Mar 7 2008 by Valerie Hill, Liverpool Daily Post
TELL me, am I being a molly-coddling middle- class mother, stifling the youthful flowering of my sons?
It’s just that I want to wrap my two boys in cotton wool; unfortunately, I can’t electronically tag them, so I emotionally tag them instead.
This, they see as a disadvantage. As teenagers, an outer coating of maternal cotton wool does not fit in with their self-image as embryonic heavy metal rock stars.
But I’m not alone. I’m suffering (and my sons would tell you they’re suffering even more) from the spreading curse of those mums who can’t stop meddling.
Yet, I’ve met much worse, one mother I know taxi-ing around teenagers older than mine. Practically young men, they’ve never been anywhere on their own. It’s as if we’ve become so inured in the health and safety culture, we’re trying to remove risk entirely from childhood.
We’re terrified of our youngsters being on collision course with anything from trees to traffic, from parks to paedophiles.
At the risk of sounding like Princess Fogeyana, somehow something has changed since my day. Brought up in the era when you could go out playing for six weeks in summer, I would be armed with only a bottle of Vimto, sugar butties and several thrupenny bits.
Providing you made a daily return to base for beans on toast at 5.30pm, your mum wasn’t bothered what you did in the woods and with whom. You could have been building a skateboard park – except they weren’t invented in my day.
It was more about making a go-kart out an old Silver Cross pram, interspersed with a few rounds of British Bulldog and Bungoff.
Today, it would be categorised under the heading of creative play and participants charged £5 a day at a Saturday club. (To which you’d have to drive the children, natch.)
I agonise about sending my children to school on the public bus, and at what age they should be allowed to wander off to town on their own, or even with friends.
They tell me their peer group has been using Merseyrail unaccompanied since the age of five and have been clubbing at the Carling Academy since the age of six and a half. Possibly.
A Two Ronnies repeat shown on TV recently had Ronnie Corbett doing his amusing chair-bound monologue about attending St Pansy’s Primary.
In it, he described how the school goalie let in 23 balls, but had been hampered as he could only use one hand. That was because his mum was holding his other one. And such were his injuries that he couldn’t compete in the school embroidery team later that week. How we all laughed. Except my youngest son, who looked accusingly at me and snapped: “That’s just what you’d do, Mum.”

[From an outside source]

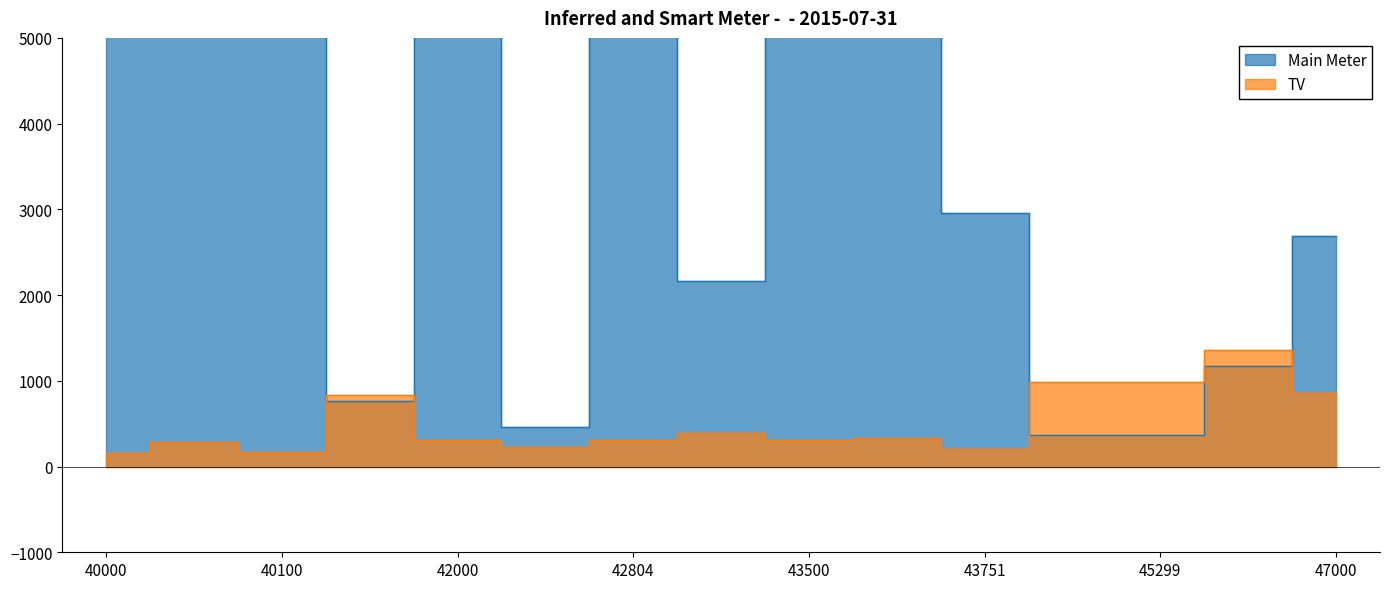

Rank the categories by Main Meter value from lowest to highest.

45000, 45299, 42515, 41999, 46100, 43499, 47000, 43751, 42804, 42000, 43700, 43500, 40100, 40001, 40000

The other week, he was picked to play hooker for the school rugby team. No problemo, except that he’d never attempted the game in his life.
He had enthusiasm, he had, in the current vernacular, the right “mindset” and tons of attitude. The fact that he possessed zilch talent seemed of no consequence.
Of course, his side lost. In fact, they got the wooden spoon. His view was that the team was full of “soft lads”.
My take on it was that their zealous mothers, who were spending a packet on private dental care, had warned them all not to plunge into the scrum willy-nilly, baring all, but particularly not their teeth.
My son, aka Conan the Barbarian, seizing his chance for freedom and having thrown caution to the wind, escaped his mother’s clutches and launched himself upon an unsuspecting flock of high school jessies.
He came back bruised, battered and bullish. Oh, calamity.
I want my boys to be in touch with their feminine side, not charging around like testosterone-fuelled Neanderthals.
I want them to do the full-Jamie Oliver, rustling up nutritious snacks for themselves and their mates while having a Mighty Boosh-type of ironic take on social mores, relationships and life in general.
All without their mother holding up queue cards on the side lines. Yes, I know I’m living on Fantasy Island. If only I had girls. Discussing Heat magazine and debating the merits of Fake Bake as opposed to St Tropez tanning fluid is low-level stuff in comparison.
But daughters see their mums as allies. Sons, in comparison, see us as the enemy.
That is until they need some money, then they’ll return like homing pigeons. My big worry is that, having weaned myself off them, they’ll turn into boomerang kids and want to move back in.
As Bill Cosby said: “Human beings are the only creatures on earth that allow their children to come back home.”